_What you should do:_ In the records that follow, show each line where the word "information" is present.

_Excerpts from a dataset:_
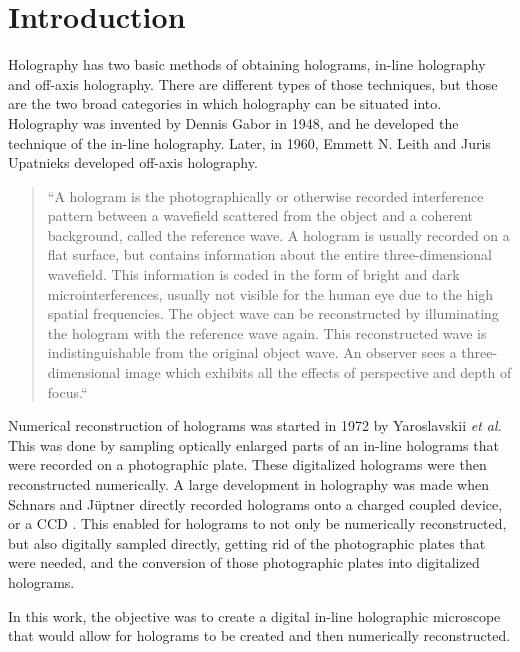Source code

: %
%

\chapter{Introduction} \label{chap:Intro}

Holography has two basic methods of obtaining holograms, in-line holography and
off-axis holography. There are different types of those techniques, but those
are the two broad categories in which holography can be situated into.
Holography was invented by Dennis Gabor in 1948, and he developed the technique
of the in-line holography. Later, in 1960, Emmett N. Leith and Juris Upatnieks developed
off-axis holography.

\begin{quote}
``A hologram is the photographically or otherwise recorded
interference pattern between a wavefield scattered from the
object and a coherent background, called the reference wave.
A hologram is usually recorded on a flat surface, but contains
information about the entire three-dimensional wavefield.
This information is coded in the form of bright and dark
microinterferences, usually not visible for the human eye due
to the high spatial frequencies. The object wave can be
reconstructed by illuminating the hologram with the reference
wave again. This reconstructed wave is indistinguishable from
the original object wave. An observer sees a three-dimensional
image which exhibits all the effects of perspective and depth
of focus.``\cite{schnars_digital_2002}
\end{quote}
Numerical reconstruction of holograms was started in 1972 by Yaroslavskii
\emph{et al.} This was done by sampling optically enlarged parts of an in-line
holograms that were recorded on a photographic plate. These digitalized
holograms were then reconstructed numerically. A large development in
holography was made when Schnars and J\"{u}ptner directly recorded holograms
onto a charged coupled device, or a CCD \cite{schnars_digital_2002}.
This enabled for holograms to not only
be numerically reconstructed, but also digitally sampled directly, getting rid
of the photographic plates that were needed, and the conversion of those
photographic plates into digitalized holograms.

In this work, the objective was to create a digital in-line holographic
microscope that would allow for holograms to be created and then numerically
reconstructed.



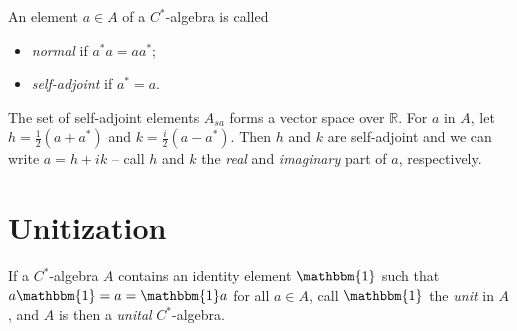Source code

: \documentclass[12pt,a4paper]{report}
\theoremstyle{plain}
\theoremstyle{definition}
\newcommand{\1}{\mathbbm{1}}
\newcommand{\R}{\mathbb{R}}
\begin{document}
An element $a\in A$ of a $C^\ast$-algebra is called
\begin{itemize}
	\item	\emph{normal} if $a^\ast a=aa^\ast$;
	\item 	\emph{self-adjoint} if $a^\ast=a$.
\end{itemize}
The set of self-adjoint elements $A_{sa}$ forms a vector space over $\R$.
For $a$ in $A$, let $h=\tfrac{1}{2}(a+a^\ast)$ and $k=\tfrac{i}{2}(a-a^\ast)$. Then $h$ and $k$ are 
self-adjoint and we can write $a=h+ik$ -- call $h$ and $k$ the \emph{real} and \emph{imaginary} part of
$a$, respectively.



\section{Unitization}
If a $C^\ast$-algebra $A$ contains an identity element $\1$ such that 
$a \1 = a = \1  a$ for all $a \in A$, call $\1$ the \emph{unit} 
in $A$, and $A$ is then a \emph{unital} $C^\ast$-algebra.
\end{document}
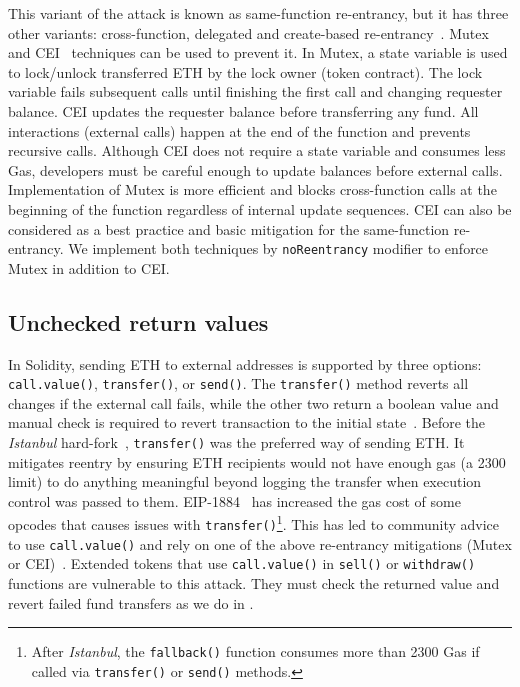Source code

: This variant of the attack is known as same-function re-entrancy, but it has three other variants: cross-function, delegated and create-based re-entrancy~\cite{SEREUM}. Mutex~\cite{WiKiMutex} and CEI~\cite{SolidtyDocSec} techniques can be used to prevent it. In Mutex, a state variable is used to lock/unlock transferred ETH by the lock owner (\ie token contract). The lock variable fails subsequent calls until finishing the first call and changing requester balance. CEI updates the requester balance before transferring any fund. All interactions (\ie external calls) happen at the end of the function and prevents recursive calls. Although CEI does not require a state variable and consumes less Gas, developers must be careful enough to update balances before external calls. { \blue Implementation of Mutex is more efficient and blocks cross-function calls at the beginning of the function regardless of internal update sequences. CEI can also be considered as a best practice and basic mitigation for the same-function re-entrancy.} We implement both techniques by \texttt{noReentrancy} modifier to enforce Mutex in addition to CEI.

\subsection{Unchecked return values}
In Solidity, sending ETH to external addresses is supported by three options: \texttt{call.value()}, \texttt{transfer()}, or \texttt{send()}. The \texttt{transfer()} method reverts all changes if the external call fails, while the other two return a boolean value and manual check is required to revert transaction to the initial state~\cite{SoliditySendEther}. Before the \textit{Istanbul} hard-fork~\cite{IstanbulUpgrades}, \texttt{transfer()} was the preferred way of sending ETH. It mitigates reentry by ensuring ETH recipients would not have enough gas (\ie a 2300 limit) to do anything meaningful beyond logging the transfer when execution control was passed to them. EIP-1884~\cite{EIP1884} has increased the gas cost of some opcodes that causes issues with \texttt{transfer()}\footnote{After \textit{Istanbul}, the \texttt{fallback()} function consumes more than 2300 Gas if called via \texttt{transfer()} or \texttt{send()} methods.}. This has led to community advice to use \texttt{call.value()} and rely on one of the above re-entrancy mitigations (\ie Mutex or CEI)~\cite{ConsensysStopTran,ChainSecurity}. { \blue Extended \erc tokens that use \texttt{call.value()} in \texttt{sell()} or \texttt{withdraw()} functions are vulnerable to this attack. They must check the returned value and revert failed fund transfers as we do in \sys}.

_Solution below:_
information about the entire three-dimensional wavefield.
This information is coded in the form of bright and dark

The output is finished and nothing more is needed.